While sifting through the archives recently, I ran across a token of my initial experiences with yesterday's creative tech – initial attempts at live model digital illustration:
Around 2003, I enrolled in some "adult-ed", continuing education courses (intentionally non-credit) at UC-DAAP – including Intro to Digital Video. I had just nixed my long-term Architecture goals, and so was just sitting in on various classes of personal interest.
This particular course – Intro to Digital Video (now known as Motion Design) – was just starting to make the rounds in educational spheres at the time. I had no idea what to really expect, but it looked interesting.

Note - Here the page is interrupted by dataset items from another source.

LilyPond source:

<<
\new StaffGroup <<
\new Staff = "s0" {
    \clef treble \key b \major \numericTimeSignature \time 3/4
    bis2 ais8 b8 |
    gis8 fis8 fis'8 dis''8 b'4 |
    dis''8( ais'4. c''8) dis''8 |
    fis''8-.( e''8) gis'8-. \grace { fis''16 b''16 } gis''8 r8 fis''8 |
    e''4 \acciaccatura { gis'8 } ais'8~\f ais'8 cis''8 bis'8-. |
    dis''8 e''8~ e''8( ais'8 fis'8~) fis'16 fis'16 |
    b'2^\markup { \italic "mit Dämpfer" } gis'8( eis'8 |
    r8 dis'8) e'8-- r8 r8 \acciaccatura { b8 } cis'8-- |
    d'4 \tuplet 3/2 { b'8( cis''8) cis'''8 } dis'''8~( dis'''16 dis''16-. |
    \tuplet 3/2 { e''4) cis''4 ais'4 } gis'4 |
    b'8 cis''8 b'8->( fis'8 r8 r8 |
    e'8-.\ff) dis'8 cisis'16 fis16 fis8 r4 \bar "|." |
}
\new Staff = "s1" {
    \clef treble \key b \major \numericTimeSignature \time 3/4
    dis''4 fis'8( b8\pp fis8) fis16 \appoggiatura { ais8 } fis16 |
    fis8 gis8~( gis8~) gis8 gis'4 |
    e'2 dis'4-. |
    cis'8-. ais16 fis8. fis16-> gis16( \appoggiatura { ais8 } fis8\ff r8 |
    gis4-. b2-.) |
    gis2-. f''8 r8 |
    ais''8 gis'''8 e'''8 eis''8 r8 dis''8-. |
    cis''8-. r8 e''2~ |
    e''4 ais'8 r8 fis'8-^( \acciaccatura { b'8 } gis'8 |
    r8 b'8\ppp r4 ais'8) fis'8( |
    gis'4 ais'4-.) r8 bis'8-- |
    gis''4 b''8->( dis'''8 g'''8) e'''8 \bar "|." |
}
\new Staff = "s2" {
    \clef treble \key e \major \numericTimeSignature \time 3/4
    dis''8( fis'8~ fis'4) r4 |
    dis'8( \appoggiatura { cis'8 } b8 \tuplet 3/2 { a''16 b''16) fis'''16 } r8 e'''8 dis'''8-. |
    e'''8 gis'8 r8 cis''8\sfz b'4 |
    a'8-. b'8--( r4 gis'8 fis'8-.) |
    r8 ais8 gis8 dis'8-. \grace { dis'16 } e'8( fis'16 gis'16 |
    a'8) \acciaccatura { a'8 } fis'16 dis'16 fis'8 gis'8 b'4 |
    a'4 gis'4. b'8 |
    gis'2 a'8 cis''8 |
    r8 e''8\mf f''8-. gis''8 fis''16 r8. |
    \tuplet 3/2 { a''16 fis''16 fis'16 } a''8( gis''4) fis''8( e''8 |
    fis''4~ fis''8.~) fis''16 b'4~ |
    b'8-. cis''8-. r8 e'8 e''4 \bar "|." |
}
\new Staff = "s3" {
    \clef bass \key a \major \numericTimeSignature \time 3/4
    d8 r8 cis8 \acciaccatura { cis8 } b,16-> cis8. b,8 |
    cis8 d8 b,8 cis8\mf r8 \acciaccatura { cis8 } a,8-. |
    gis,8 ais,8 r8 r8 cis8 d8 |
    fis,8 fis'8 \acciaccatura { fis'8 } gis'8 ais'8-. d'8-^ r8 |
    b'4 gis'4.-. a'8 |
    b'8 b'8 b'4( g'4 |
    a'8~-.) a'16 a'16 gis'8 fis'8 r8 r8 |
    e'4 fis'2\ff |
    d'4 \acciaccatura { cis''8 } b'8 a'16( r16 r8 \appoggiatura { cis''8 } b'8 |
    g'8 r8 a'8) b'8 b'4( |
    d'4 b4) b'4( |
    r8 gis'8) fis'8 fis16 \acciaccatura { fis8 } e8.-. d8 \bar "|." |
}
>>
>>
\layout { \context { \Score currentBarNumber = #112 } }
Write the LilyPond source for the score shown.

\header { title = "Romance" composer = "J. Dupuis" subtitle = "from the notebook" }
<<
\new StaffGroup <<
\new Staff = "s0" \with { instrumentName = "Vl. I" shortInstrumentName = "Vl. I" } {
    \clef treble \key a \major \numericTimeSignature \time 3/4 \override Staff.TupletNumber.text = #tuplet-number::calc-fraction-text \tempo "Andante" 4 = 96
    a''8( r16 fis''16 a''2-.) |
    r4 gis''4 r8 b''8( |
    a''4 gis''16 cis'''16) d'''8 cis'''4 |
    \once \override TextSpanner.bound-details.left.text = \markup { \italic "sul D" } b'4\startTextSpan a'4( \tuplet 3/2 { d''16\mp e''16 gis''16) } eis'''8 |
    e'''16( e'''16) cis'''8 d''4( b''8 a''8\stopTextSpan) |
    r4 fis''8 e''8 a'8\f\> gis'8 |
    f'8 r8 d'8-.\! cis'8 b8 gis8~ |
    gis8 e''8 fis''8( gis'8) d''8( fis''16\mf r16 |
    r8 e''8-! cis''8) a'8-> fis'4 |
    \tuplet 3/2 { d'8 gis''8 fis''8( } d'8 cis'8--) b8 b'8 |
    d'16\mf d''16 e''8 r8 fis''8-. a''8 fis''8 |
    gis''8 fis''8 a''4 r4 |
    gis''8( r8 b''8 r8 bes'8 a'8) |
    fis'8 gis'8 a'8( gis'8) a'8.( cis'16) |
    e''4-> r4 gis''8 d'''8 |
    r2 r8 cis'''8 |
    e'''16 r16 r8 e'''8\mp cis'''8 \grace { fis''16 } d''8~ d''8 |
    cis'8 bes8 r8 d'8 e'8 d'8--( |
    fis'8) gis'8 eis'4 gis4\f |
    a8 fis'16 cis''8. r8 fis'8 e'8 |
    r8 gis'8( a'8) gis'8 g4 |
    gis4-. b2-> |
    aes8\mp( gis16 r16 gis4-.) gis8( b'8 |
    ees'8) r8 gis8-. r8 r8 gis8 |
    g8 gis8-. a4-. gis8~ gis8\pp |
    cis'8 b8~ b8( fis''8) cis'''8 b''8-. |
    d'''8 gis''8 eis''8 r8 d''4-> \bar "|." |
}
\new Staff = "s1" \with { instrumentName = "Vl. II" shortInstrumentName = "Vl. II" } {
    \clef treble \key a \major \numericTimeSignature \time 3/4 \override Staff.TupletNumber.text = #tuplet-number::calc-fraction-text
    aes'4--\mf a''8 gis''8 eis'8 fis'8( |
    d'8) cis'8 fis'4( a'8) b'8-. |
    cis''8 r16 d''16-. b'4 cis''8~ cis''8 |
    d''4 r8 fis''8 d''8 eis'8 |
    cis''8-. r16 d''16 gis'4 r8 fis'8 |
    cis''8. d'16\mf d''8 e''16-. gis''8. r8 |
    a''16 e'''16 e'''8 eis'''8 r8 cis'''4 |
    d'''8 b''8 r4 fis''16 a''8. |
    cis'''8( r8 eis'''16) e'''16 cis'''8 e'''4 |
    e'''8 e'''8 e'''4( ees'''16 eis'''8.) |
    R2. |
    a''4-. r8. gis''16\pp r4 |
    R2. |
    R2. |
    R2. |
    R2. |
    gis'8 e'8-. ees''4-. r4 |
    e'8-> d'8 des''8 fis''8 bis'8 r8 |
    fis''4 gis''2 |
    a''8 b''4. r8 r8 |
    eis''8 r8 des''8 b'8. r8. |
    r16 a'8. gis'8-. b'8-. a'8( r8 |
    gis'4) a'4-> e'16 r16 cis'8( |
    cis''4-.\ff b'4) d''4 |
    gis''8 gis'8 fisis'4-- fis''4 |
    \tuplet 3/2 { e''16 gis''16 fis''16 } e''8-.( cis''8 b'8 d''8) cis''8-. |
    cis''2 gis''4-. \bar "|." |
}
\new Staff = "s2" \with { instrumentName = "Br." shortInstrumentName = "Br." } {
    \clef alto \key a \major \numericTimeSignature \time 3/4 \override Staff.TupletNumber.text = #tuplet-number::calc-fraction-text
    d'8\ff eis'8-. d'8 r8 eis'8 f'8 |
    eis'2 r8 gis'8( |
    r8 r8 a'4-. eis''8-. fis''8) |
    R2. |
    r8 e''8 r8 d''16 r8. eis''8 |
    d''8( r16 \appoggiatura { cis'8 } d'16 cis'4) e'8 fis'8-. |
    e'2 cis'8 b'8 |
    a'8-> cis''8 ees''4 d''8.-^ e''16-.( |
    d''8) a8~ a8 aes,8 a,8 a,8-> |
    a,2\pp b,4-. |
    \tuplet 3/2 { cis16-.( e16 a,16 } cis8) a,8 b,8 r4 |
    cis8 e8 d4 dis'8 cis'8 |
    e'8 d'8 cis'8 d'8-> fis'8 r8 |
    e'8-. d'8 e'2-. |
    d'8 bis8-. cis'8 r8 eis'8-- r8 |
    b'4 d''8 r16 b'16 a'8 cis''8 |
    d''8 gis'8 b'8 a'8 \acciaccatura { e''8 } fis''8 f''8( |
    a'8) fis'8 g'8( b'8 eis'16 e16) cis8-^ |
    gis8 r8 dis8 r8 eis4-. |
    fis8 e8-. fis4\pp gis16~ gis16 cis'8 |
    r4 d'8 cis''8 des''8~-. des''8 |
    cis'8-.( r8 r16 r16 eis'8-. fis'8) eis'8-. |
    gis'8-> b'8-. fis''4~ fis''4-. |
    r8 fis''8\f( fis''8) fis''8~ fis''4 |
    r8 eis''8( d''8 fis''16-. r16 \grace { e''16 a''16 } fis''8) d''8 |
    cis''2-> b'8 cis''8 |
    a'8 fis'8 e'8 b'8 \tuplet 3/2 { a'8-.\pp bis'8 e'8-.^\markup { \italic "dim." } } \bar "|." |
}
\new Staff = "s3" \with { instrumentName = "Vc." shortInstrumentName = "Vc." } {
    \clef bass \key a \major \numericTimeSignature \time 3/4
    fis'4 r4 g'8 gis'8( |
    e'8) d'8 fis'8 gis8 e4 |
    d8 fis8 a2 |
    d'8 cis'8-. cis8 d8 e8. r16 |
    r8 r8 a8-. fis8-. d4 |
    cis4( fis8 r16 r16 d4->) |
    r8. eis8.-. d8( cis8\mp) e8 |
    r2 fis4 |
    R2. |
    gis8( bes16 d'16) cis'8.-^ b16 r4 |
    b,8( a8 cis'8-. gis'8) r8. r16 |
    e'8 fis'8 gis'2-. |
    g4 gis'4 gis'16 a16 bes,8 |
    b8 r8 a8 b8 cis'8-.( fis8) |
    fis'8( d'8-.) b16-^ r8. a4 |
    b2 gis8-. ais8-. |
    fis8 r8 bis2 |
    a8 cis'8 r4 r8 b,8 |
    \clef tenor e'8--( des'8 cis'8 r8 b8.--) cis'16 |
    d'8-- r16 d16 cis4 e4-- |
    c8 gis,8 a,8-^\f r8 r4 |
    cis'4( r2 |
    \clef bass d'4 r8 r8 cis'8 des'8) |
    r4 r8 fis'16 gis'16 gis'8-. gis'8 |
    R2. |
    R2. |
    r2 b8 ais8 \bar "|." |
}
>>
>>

Fortunately, this class – and my relative success in it – became a jumping off point for my future in Motion Design and Animation. This meant relocation to Savannah in pursuit of an MFA from SCAD (one of the first schools in the country to offer a formal Motion Design degree).
Anyway, the syllabus here was far-reaching – from basic infographic and animation history, to technical skills in Illustration and Animation, and even touch points on Interaction Design (desktop-centric, at the time).
The professor, Artie Kuhn, really threw a lot of content at the students (even though most were pretty green) but it was spot on for me: An Edward Tufte / infographic design primer, Disney's 12 Principles of Animation, intro to After Effects, digital illustration with live models, et al.
Specifically, this was my first attempt at freehand digital illustration – and using Corel Painter. (I'd experimented with vector illustration in the early-90s Adobe products, but nothing to this extent.) Several different models were brought in over the length of the course for some quick sketch sessions, and we attempted to render them via mouse.
As most are aware, tools available to the run-of-the-mill students at large universities are not always in pristine condition, and this class was no exception. Also remember, this was back in the day of fairly slow CPUs, huge CRT monitors (see top illustration), and cheap, wired, trackball mice – headaches all around.
I vividly recall sitting there with my face 2 inches from the screen trying to magically will a smooth path across the screen, while my mouse with dirty trackball constantly argued for the road less traveled.
Slow strokes, no way. Quick strokes, sometimes – but still with cursor occasionally jumping somewhere random with no forewarning. Removing and cleaning the trackball was an exercise in futility. Switching computers altogether – more of the same, if not worse. And then of course, the random burn out, so continual saving was crucial – though even just the act of saving itself was time consuming.
Still, the exercises were eventually completed (with the help of a few of the more patient models).
I had plenty of experience with figure drawing and other forms of fine art previous to this experiment (see Studio Art), but getting there under these new terms was like trying to harvest where you haven't planted:
Good tools and extensive practice are a combination for success. Unfortunately, both were lacking there for me at that time – at least digitally.
Even today, while my capabilities have expanded with the times: wheel me in front of a Cintiq and I'll be happy, but kick me to the curb with pencil and paper, and I'll be elated.